By Leika Kihara
TOKYO (Reuters) – The Bank of Japan is set to keep ultra-low interest rates on Friday and remind markets it will remain a dovish outlier among a wave of central banks tightening monetary policy, as global recession fears dampen prospects for a solid economic recovery.
Any such decision could drive the yen to fresh 32-year lows by drawing market attention to the widening divergence with U.S. and European central banks, which are eyeing further rate hikes.
In fresh quarterly projections, the BOJ will slightly revise up its price forecasts but still project inflation to slide back below its 2% target next fiscal year as commodity and fuel price rises peak, sources told Reuters.
The nine-member board is likely to cut its growth forecasts for this year and next, the sources said, as the fallout from global monetary tightening and China’s sharp slowdown weigh on Japan’s export-reliant economy.
The revised projections are likely to reinforce market expectations the BOJ will stay the course in underpinning a fragile recovery with ultra-low interest rates, analysts say.
“Fundamentally the BOJ won’t change course anytime soon,” due to the need to stimulate demand, said Hiroyuki Ueno, senior economist at SuMi Trust in Tokyo.
“With a recession on the cards in Europe and the U.S., export-oriented Japanese companies are prepared for a fall in corporate earnings,” he said.
At the two-day meeting ending on Friday, the BOJ is widely expected to maintain its -0.1% target for short-term interest rates and a pledge to guide the 10-year bond yield around 0%.

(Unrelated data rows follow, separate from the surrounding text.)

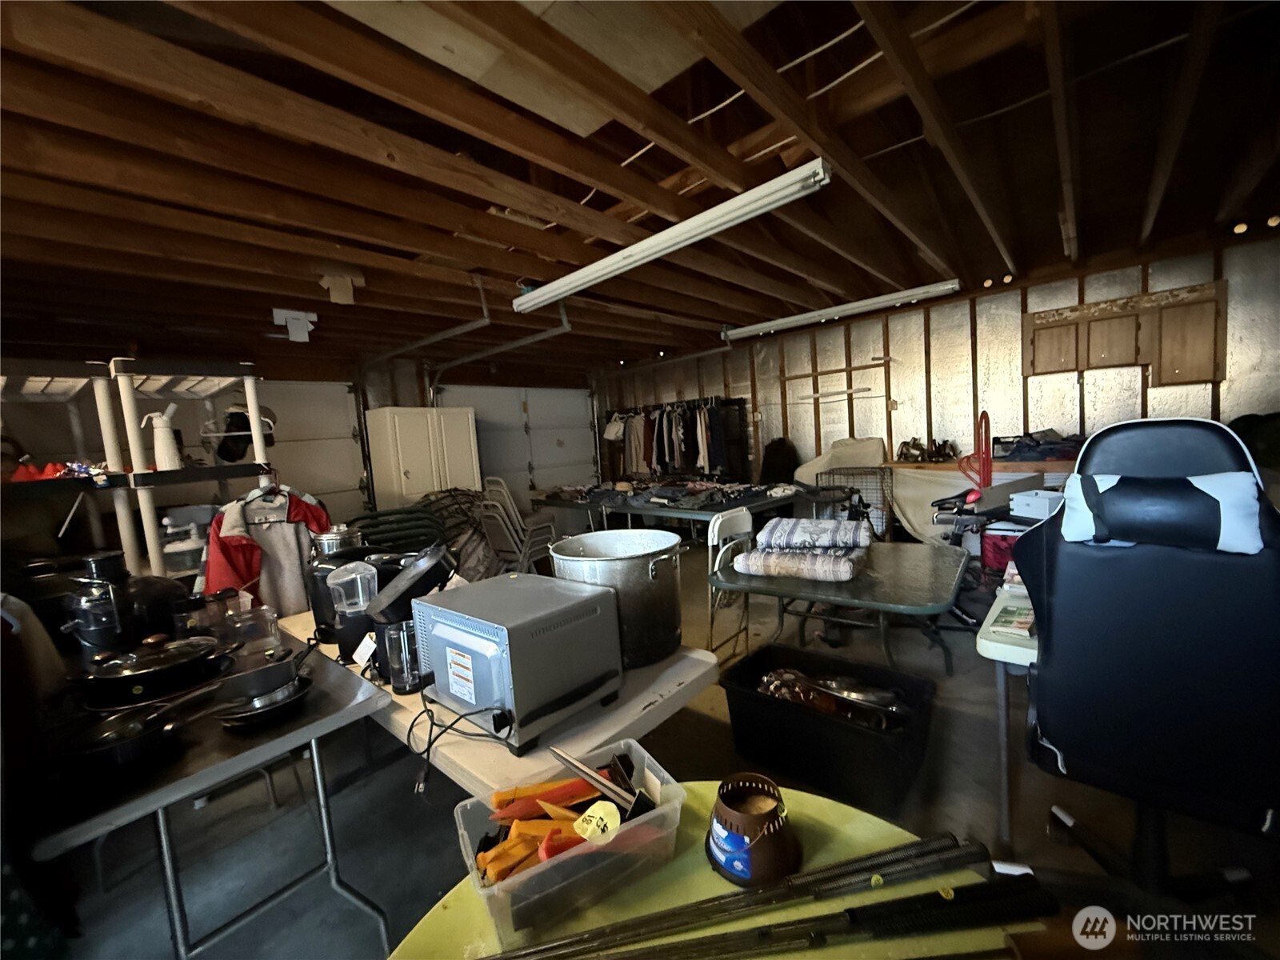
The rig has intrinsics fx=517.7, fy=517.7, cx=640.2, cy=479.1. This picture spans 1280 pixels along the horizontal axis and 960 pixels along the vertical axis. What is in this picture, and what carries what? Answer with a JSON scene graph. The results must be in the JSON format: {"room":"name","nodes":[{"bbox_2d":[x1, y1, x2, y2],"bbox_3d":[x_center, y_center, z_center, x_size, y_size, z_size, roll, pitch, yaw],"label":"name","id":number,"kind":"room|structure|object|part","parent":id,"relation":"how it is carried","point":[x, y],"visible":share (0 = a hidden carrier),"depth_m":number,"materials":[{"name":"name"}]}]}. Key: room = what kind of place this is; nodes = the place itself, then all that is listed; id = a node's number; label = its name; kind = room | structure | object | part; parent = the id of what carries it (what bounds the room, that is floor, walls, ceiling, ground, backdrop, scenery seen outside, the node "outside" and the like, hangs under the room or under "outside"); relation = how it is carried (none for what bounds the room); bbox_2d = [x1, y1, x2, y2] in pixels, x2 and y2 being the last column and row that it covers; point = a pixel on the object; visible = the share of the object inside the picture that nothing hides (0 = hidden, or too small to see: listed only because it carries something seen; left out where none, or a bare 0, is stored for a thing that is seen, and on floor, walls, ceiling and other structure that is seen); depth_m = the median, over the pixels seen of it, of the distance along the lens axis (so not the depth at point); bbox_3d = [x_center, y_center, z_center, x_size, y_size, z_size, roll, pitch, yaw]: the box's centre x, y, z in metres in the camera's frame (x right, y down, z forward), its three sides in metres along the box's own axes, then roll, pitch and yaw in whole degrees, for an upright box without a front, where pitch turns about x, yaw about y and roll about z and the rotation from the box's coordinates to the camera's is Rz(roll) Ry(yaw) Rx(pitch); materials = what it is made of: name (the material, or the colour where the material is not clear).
{"room":"garage","nodes":[
{"label":"garage","id":0,"kind":"room"},
{"bbox_2d":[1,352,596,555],"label":"back wall","id":1,"kind":"structure","parent":0,"point":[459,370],"depth_m":5.22,"materials":[{"name":"paint"}]},
{"bbox_2d":[239,380,369,520],"bbox_3d":[-3.621,0.097,5.042,0.083,2.095,1.721,1,7,42],"label":"garage door","id":2,"kind":"structure","parent":1,"relation":"in","point":[342,391],"depth_m":5.31,"materials":[{"name":"white metal"}]},
{"bbox_2d":[444,382,599,496],"bbox_3d":[-1.586,-0.240,7.421,0.109,2.172,2.260,1,7,42],"label":"garage door","id":3,"kind":"structure","parent":1,"relation":"in","point":[515,396],"depth_m":7.40,"materials":[{"name":"white metal"}]},
{"bbox_2d":[0,0,1279,374],"bbox_3d":[-0.177,-1.375,3.137,7.549,0.134,7.047,1,7,42],"label":"ceiling","id":4,"kind":"structure","parent":0,"point":[1050,224],"depth_m":2.07,"materials":[{"name":"brown wood"}]},
{"bbox_2d":[270,307,317,342],"bbox_3d":[-2.327,-1.038,3.502,0.198,0.189,0.234,1,7,42],"label":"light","id":5,"kind":"object","parent":4,"relation":"attached to","point":[298,313],"visible":0.99,"depth_m":3.46,"materials":[{"name":"white"}]},
{"bbox_2d":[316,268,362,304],"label":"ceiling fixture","id":6,"kind":"object","parent":4,"relation":"attached to","point":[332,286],"visible":0.99,"depth_m":2.90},
{"bbox_2d":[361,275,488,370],"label":"garage door track","id":7,"kind":"object","parent":4,"relation":"attached to","point":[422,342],"visible":0.85,"depth_m":3.74,"materials":[{"name":"metal"}]},
{"bbox_2d":[433,291,571,394],"bbox_3d":[-1.137,-1.027,4.055,1.754,0.733,0.286,1,7,42],"label":"garage door track","id":8,"kind":"object","parent":4,"relation":"hanging from","point":[566,318],"visible":0.76,"depth_m":4.00,"materials":[{"name":"metal"}]},
{"bbox_2d":[512,156,833,314],"bbox_3d":[-0.014,-1.106,2.507,1.865,0.125,0.130,1,7,42],"label":"fluorescent light","id":9,"kind":"object","parent":4,"relation":"attached to","point":[650,251],"visible":0.99,"depth_m":2.24,"materials":[{"name":"white metal"}]},
{"bbox_2d":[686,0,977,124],"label":"electrical cable","id":10,"kind":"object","parent":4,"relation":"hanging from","point":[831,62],"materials":[{"name":"white plastic"}]},
{"bbox_2d":[721,278,967,339],"bbox_3d":[1.704,-1.515,4.669,2.212,0.108,0.126,1,7,42],"label":"fluorescent light","id":11,"kind":"object","parent":4,"relation":"attached to","point":[950,286],"visible":0.99,"depth_m":4.48,"materials":[{"name":"white metal"}]},
{"bbox_2d":[30,541,1279,959],"bbox_3d":[0.003,1.158,3.173,6.721,0.107,6.833,1,7,42],"label":"floor","id":12,"kind":"structure","parent":0,"point":[348,854],"depth_m":1.87,"materials":[{"name":"grey concrete"}]},
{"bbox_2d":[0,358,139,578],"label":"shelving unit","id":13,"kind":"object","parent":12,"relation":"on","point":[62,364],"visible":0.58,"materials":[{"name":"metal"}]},
{"bbox_2d":[8,360,270,606],"bbox_3d":[-2.642,0.408,2.418,1.117,1.947,1.494,1,7,42],"label":"shelving unit","id":14,"kind":"object","parent":12,"relation":"on","point":[110,455],"visible":0.6,"depth_m":2.41,"materials":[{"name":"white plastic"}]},
{"bbox_2d":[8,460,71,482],"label":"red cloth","id":15,"kind":"object","parent":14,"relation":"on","point":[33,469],"visible":0.53,"depth_m":2.37,"materials":[{"name":"red"}]},
{"bbox_2d":[141,404,181,470],"bbox_3d":[-2.363,-0.194,2.567,0.160,0.307,0.111,-5,5,-12],"label":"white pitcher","id":16,"kind":"object","parent":14,"relation":"on","point":[166,445],"visible":0.97,"depth_m":2.55,"materials":[{"name":"white"}]},
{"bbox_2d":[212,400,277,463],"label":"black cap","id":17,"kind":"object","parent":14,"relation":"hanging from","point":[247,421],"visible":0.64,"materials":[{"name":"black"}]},
{"bbox_2d":[200,482,333,615],"bbox_3d":[-1.841,0.370,2.616,0.169,0.718,0.613,1,7,42],"label":"red jacket","id":18,"kind":"object","parent":14,"relation":"hanging from","point":[245,579],"visible":0.62,"depth_m":2.57,"materials":[{"name":"fabric"}]},
{"bbox_2d":[26,629,395,959],"bbox_3d":[-1.270,0.996,1.538,1.115,0.723,0.688,1,7,42],"label":"folding table","id":19,"kind":"object","parent":12,"relation":"on","point":[348,711],"visible":0.71,"depth_m":1.27,"materials":[{"name":"metal"}]},
{"bbox_2d":[56,705,184,789],"bbox_3d":[-1.182,0.614,1.251,0.288,0.076,0.395,1,7,42],"label":"frying pan","id":20,"kind":"object","parent":19,"relation":"on","point":[134,749],"visible":0.95,"depth_m":1.19,"materials":[{"name":"black metal"}]},
{"bbox_2d":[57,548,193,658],"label":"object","id":21,"kind":"object","parent":19,"relation":"on","point":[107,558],"visible":0.85,"depth_m":1.66,"materials":[{"name":"black metal"}]},
{"bbox_2d":[61,633,230,708],"bbox_3d":[-1.444,0.544,1.567,0.373,0.141,0.387,1,7,42],"label":"frying pan","id":22,"kind":"object","parent":19,"relation":"on","point":[136,670],"visible":0.98,"depth_m":1.47,"materials":[{"name":"black metal"}]},
{"bbox_2d":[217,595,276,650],"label":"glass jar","id":23,"kind":"object","parent":19,"relation":"on","point":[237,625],"visible":0.83,"depth_m":1.86,"materials":[{"name":"clear glass"}]},
{"bbox_2d":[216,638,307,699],"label":"saucepan","id":24,"kind":"object","parent":19,"relation":"on","point":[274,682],"visible":0.88,"depth_m":1.42,"materials":[{"name":"metal"}]},
{"bbox_2d":[213,674,313,731],"bbox_3d":[-1.018,0.606,1.424,0.247,0.055,0.225,1,7,42],"label":"frying pan","id":25,"kind":"object","parent":19,"relation":"on","point":[234,724],"visible":0.86,"depth_m":1.38,"materials":[{"name":"black metal"}]},
{"bbox_2d":[349,504,447,553],"bbox_3d":[-1.484,0.677,3.267,0.630,0.958,0.634,1,7,42],"label":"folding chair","id":26,"kind":"object","parent":12,"relation":"on","point":[380,514],"visible":0.45,"depth_m":3.35,"materials":[{"name":"green"}]},
{"bbox_2d":[367,404,482,510],"bbox_3d":[-2.237,0.153,5.510,0.573,1.779,0.901,1,7,42],"label":"white cabinet","id":27,"kind":"object","parent":12,"relation":"on","point":[412,477],"visible":0.71,"depth_m":5.20,"materials":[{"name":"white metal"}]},
{"bbox_2d":[405,487,504,577],"bbox_3d":[-1.614,0.591,4.610,1.018,0.986,0.989,1,7,42],"label":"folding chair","id":28,"kind":"object","parent":12,"relation":"on","point":[459,530],"visible":0.44,"depth_m":4.46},
{"bbox_2d":[266,610,711,797],"bbox_3d":[-0.679,0.917,1.956,1.883,0.672,0.740,1,7,42],"label":"folding table","id":29,"kind":"object","parent":12,"relation":"on","point":[640,706],"visible":0.37,"depth_m":1.36,"materials":[{"name":"white plastic"}]},
{"bbox_2d":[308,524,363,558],"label":"metal pot","id":30,"kind":"object","parent":29,"relation":"on","point":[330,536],"visible":0.44,"depth_m":2.14,"materials":[{"name":"silver metal"}]},
{"bbox_2d":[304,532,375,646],"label":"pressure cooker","id":31,"kind":"object","parent":29,"relation":"on","point":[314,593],"visible":0.43,"depth_m":1.94,"materials":[{"name":"black"}]},
{"bbox_2d":[324,560,381,665],"bbox_3d":[-0.940,0.439,1.727,0.169,0.330,0.162,-6,5,-19],"label":"blender","id":32,"kind":"object","parent":29,"relation":"on","point":[358,579],"visible":0.86,"depth_m":1.68,"materials":[{"name":"clear plastic"}]},
{"bbox_2d":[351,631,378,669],"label":"price tag","id":33,"kind":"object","parent":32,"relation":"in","point":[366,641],"visible":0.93,"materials":[{"name":"white paper"}]},
{"bbox_2d":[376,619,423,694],"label":"blender jar","id":34,"kind":"object","parent":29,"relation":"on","point":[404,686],"visible":0.63,"depth_m":1.49,"materials":[{"name":"glass"}]},
{"bbox_2d":[368,544,455,691],"bbox_3d":[-0.686,0.402,1.587,0.240,0.382,0.249,1,7,42],"label":"coffee maker","id":35,"kind":"object","parent":29,"relation":"on","point":[430,568],"visible":0.7,"depth_m":1.51,"materials":[{"name":"black plastic"}]},
{"bbox_2d":[413,572,624,751],"bbox_3d":[-0.321,0.454,1.398,0.441,0.290,0.375,1,7,42],"label":"toaster oven","id":36,"kind":"object","parent":29,"relation":"on","point":[512,702],"visible":0.99,"depth_m":1.26,"materials":[{"name":"metal"}]},
{"bbox_2d":[403,695,511,796],"bbox_3d":[-0.439,0.601,1.239,0.242,0.129,0.223,-5,5,-13],"label":"power cord","id":37,"kind":"object","parent":36,"relation":"attached to","point":[427,711],"visible":0.86,"depth_m":1.21,"materials":[{"name":"black plastic"}]},
{"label":"label","id":38,"kind":"part","parent":36,"relation":"part of","materials":[{"name":"white paper"}]},
{"bbox_2d":[548,527,685,666],"bbox_3d":[-0.058,0.369,1.689,0.424,0.340,0.429,-5,5,-18],"label":"stock pot","id":39,"kind":"object","parent":29,"relation":"on","point":[645,579],"visible":0.88,"depth_m":1.55,"materials":[{"name":"silver metal"}]},
{"bbox_2d":[476,476,559,573],"bbox_3d":[-1.243,0.506,5.223,0.575,1.038,0.609,1,7,42],"label":"stacked chairs","id":40,"kind":"object","parent":12,"relation":"on","point":[510,506],"visible":0.81,"depth_m":5.05,"materials":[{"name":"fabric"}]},
{"bbox_2d":[528,479,803,542],"bbox_3d":[0.149,0.522,5.403,2.553,0.745,1.412,1,7,42],"label":"folding table","id":41,"kind":"object","parent":12,"relation":"on","point":[629,509],"visible":0.68,"depth_m":4.93,"materials":[{"name":"metal"}]},
{"bbox_2d":[540,477,787,509],"bbox_3d":[0.163,0.115,5.392,2.487,0.125,1.357,1,7,42],"label":"clothes pile","id":42,"kind":"object","parent":41,"relation":"on","point":[711,488],"visible":0.9,"depth_m":5.02,"materials":[{"name":"fabric"}]},
{"bbox_2d":[598,396,747,479],"bbox_3d":[0.422,-0.211,7.137,2.098,1.748,0.592,1,7,42],"label":"clothes rack","id":43,"kind":"object","parent":12,"relation":"on","point":[698,404],"visible":0.64,"depth_m":6.74,"materials":[{"name":"black metal"}]},
{"bbox_2d":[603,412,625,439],"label":"white bag","id":44,"kind":"object","parent":43,"relation":"hanging from","point":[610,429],"visible":0.77,"depth_m":7.48,"materials":[{"name":"white fabric"}]},
{"bbox_2d":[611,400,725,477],"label":"hanging clothes","id":45,"kind":"object","parent":43,"relation":"hanging from","point":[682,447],"visible":0.66,"depth_m":6.69,"materials":[{"name":"fabric"}]},
{"bbox_2d":[385,783,1041,959],"bbox_3d":[0.102,0.982,0.645,0.850,0.672,0.863,1,7,42],"label":"round table","id":46,"kind":"object","parent":12,"relation":"on","point":[817,802],"visible":0.42,"depth_m":0.76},
{"bbox_2d":[452,740,686,947],"bbox_3d":[-0.111,0.564,0.842,0.320,0.107,0.218,-7,6,-30],"label":"plastic bin","id":47,"kind":"object","parent":46,"relation":"on","point":[663,808],"visible":0.66,"depth_m":0.78,"materials":[{"name":"clear plastic"}]},
{"bbox_2d":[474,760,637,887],"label":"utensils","id":48,"kind":"object","parent":47,"relation":"in","point":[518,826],"visible":0.62,"depth_m":0.83,"materials":[{"name":"orange plastic"}]},
{"bbox_2d":[573,800,623,844],"bbox_3d":[-0.066,0.538,0.812,0.068,0.037,0.050,-7,6,-31],"label":"price tag","id":49,"kind":"object","parent":47,"relation":"in","point":[602,810],"visible":1,"depth_m":0.81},
{"bbox_2d":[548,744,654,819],"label":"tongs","id":50,"kind":"object","parent":47,"relation":"in","point":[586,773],"visible":0.94,"depth_m":0.89,"materials":[{"name":"metal"}]},
{"bbox_2d":[704,772,800,886],"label":"candle holder","id":51,"kind":"object","parent":46,"relation":"on","point":[722,789],"visible":0.99,"depth_m":0.79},
{"bbox_2d":[492,835,1047,959],"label":"metal rods","id":52,"kind":"object","parent":46,"relation":"on","point":[759,894],"visible":0.98,"depth_m":0.69,"materials":[{"name":"metal"}]},
{"bbox_2d":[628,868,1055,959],"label":"metal rod","id":53,"kind":"object","parent":46,"relation":"on","point":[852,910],"visible":0.97,"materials":[{"name":"black metal"}]},
{"bbox_2d":[706,505,754,658],"bbox_3d":[0.680,0.635,2.977,0.483,0.890,0.459,1,7,42],"label":"folding chair","id":54,"kind":"object","parent":12,"relation":"on","point":[740,518],"visible":0.5,"depth_m":3.01,"materials":[{"name":"white"}]},
{"bbox_2d":[760,437,799,484],"bbox_3d":[1.627,-0.141,6.063,0.457,0.649,0.342,1,7,42],"label":"black bag","id":55,"kind":"object","parent":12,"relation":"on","point":[774,450],"visible":0.72,"depth_m":5.98,"materials":[{"name":"black fabric"}]},
{"bbox_2d":[717,641,938,813],"bbox_3d":[0.740,0.970,2.083,0.755,0.307,0.480,1,7,42],"label":"black bin","id":56,"kind":"object","parent":12,"relation":"on","point":[746,692],"visible":0.93,"depth_m":1.95,"materials":[{"name":"black plastic"}]},
{"bbox_2d":[758,667,912,729],"bbox_3d":[0.747,0.894,2.089,0.604,0.166,0.363,1,7,42],"label":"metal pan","id":57,"kind":"object","parent":56,"relation":"in","point":[894,708],"visible":0.58,"depth_m":2.06,"materials":[{"name":"metal"}]},
{"bbox_2d":[713,538,967,675],"bbox_3d":[0.970,0.744,2.476,1.012,0.681,0.986,1,7,42],"label":"patio table","id":58,"kind":"object","parent":12,"relation":"on","point":[942,579],"visible":0.87,"depth_m":2.26,"materials":[{"name":"grey glass"}]},
{"bbox_2d":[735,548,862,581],"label":"folded blanket","id":59,"kind":"object","parent":58,"relation":"on","point":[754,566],"visible":0.95,"depth_m":2.33,"materials":[{"name":"fabric"}]},
{"bbox_2d":[757,517,871,552],"bbox_3d":[0.852,0.262,2.541,0.509,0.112,0.385,-2,5,22],"label":"folded blanket","id":60,"kind":"object","parent":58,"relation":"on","point":[794,526],"visible":0.99,"depth_m":2.40,"materials":[{"name":"fabric"}]},
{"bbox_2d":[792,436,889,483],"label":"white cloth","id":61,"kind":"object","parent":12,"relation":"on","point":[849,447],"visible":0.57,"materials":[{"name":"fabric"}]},
{"bbox_2d":[816,467,894,539],"bbox_3d":[2.117,0.333,5.007,0.563,0.824,0.545,1,7,42],"label":"wire crate","id":62,"kind":"object","parent":12,"relation":"on","point":[883,493],"visible":0.54,"depth_m":4.94,"materials":[{"name":"black metal"}]},
{"bbox_2d":[957,408,992,497],"bbox_3d":[2.608,0.126,3.984,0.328,1.297,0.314,-5,5,-13],"label":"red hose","id":63,"kind":"object","parent":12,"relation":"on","point":[984,415],"visible":0.68,"depth_m":3.94,"materials":[{"name":"red plastic"}]},
{"bbox_2d":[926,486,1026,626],"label":"exercise bike","id":64,"kind":"object","parent":12,"relation":"on","point":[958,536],"visible":0.48,"depth_m":3.14,"materials":[{"name":"black"}]},
{"bbox_2d":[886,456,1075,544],"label":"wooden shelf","id":65,"kind":"object","parent":12,"relation":"on","point":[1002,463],"visible":0.3,"depth_m":4.55,"materials":[{"name":"wood"}]},
{"bbox_2d":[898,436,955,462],"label":"shoes","id":66,"kind":"object","parent":65,"relation":"on","point":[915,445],"visible":0.94,"depth_m":4.96,"materials":[{"name":"brown"}]},
{"bbox_2d":[989,428,1082,460],"bbox_3d":[3.258,-0.297,4.232,0.653,0.200,0.404,1,7,42],"label":"folded clothes","id":67,"kind":"object","parent":65,"relation":"on","point":[1029,447],"visible":0.72,"depth_m":4.15,"materials":[{"name":"fabric"}]},
{"bbox_2d":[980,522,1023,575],"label":"cooler","id":68,"kind":"object","parent":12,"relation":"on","point":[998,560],"visible":0.42,"depth_m":3.37,"materials":[{"name":"red"}]},
{"bbox_2d":[975,577,1040,852],"bbox_3d":[1.689,0.770,1.547,1.064,0.713,0.855,1,7,42],"label":"white table","id":69,"kind":"object","parent":12,"relation":"on","point":[990,617],"visible":0.28,"depth_m":1.56,"materials":[{"name":"white plastic"}]},
{"bbox_2d":[988,602,1035,638],"bbox_3d":[1.213,0.438,1.610,0.175,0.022,0.222,1,7,42],"label":"magazine","id":70,"kind":"object","parent":69,"relation":"on","point":[1006,617],"visible":0.8,"depth_m":1.60,"materials":[{"name":"paper"}]},
{"bbox_2d":[1012,417,1279,901],"bbox_3d":[1.351,0.489,1.387,0.672,1.300,0.743,1,7,42],"label":"gaming chair","id":71,"kind":"object","parent":12,"relation":"on","point":[1061,579],"visible":0.97,"depth_m":1.23,"materials":[{"name":"black leather"}]},
{"bbox_2d":[1055,470,1266,554],"bbox_3d":[1.311,0.068,1.323,0.385,0.177,0.228,1,7,42],"label":"headrest pillow","id":72,"kind":"object","parent":71,"relation":"on","point":[1194,480],"visible":0.85,"depth_m":1.24,"materials":[{"name":"leather"}]},
{"bbox_2d":[594,233,1279,506],"bbox_3d":[2.398,-0.546,5.700,7.696,2.517,0.186,1,7,42],"label":"right wall","id":73,"kind":"structure","parent":0,"point":[870,402],"depth_m":4.89,"materials":[{"name":"wood"}]},
{"bbox_2d":[800,386,873,402],"bbox_3d":[2.119,-0.929,5.656,0.733,0.059,0.210,1,7,42],"label":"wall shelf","id":74,"kind":"object","parent":73,"relation":"attached to","point":[849,391],"visible":0.99,"depth_m":5.58,"materials":[{"name":"white"}]},
{"bbox_2d":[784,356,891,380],"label":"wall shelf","id":75,"kind":"object","parent":73,"relation":"attached to","point":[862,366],"visible":0.99,"depth_m":5.53,"materials":[{"name":"brown wood"}]},
{"bbox_2d":[1024,280,1226,384],"bbox_3d":[3.753,-1.089,4.063,1.177,0.677,0.111,1,7,42],"label":"wall cabinet","id":76,"kind":"object","parent":73,"relation":"attached to","point":[1175,380],"visible":0.98,"depth_m":3.99,"materials":[{"name":"brown wood"}]},
{"bbox_2d":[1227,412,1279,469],"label":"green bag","id":77,"kind":"object","parent":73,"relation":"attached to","point":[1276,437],"visible":0.56,"depth_m":3.25,"materials":[{"name":"green fabric"}]},
{"bbox_2d":[1009,488,1063,518],"bbox_3d":[2.394,0.146,3.060,0.296,0.137,0.264,-6,5,-23],"label":"white box","id":78,"kind":"object","parent":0,"point":[1042,504],"visible":0.78,"depth_m":3.00,"materials":[{"name":"white plastic"}]}
]}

Investor attention will be focused on Governor Haruhiko Kuroda’s post-meeting briefing for clues on the timing of an eventual exit from the ultra-loose policy.
In July, the BOJ forecast core consumer inflation to hit 2.3% in fiscal year ending March 2023 before slowing to 1.4% the following year. It projects the economy to expand 2.4% in the current fiscal year and rise 2.0% in the next.
While far more modest than other major economies, Japan’s core consumer inflation hit an eight-year high of 3% in September, exceeding the BOJ’s 2% target for six straight months.
Kuroda has stressed the need to maintain ultra-loose policy on the view the recent cost-push inflation will prove temporary.
The BOJ’s ultra-easy policy has helped trigger sharp yen declines that inflate the cost of importing already expensive fuel and raw material, prompting the government to intervene in the market to prop up the currency.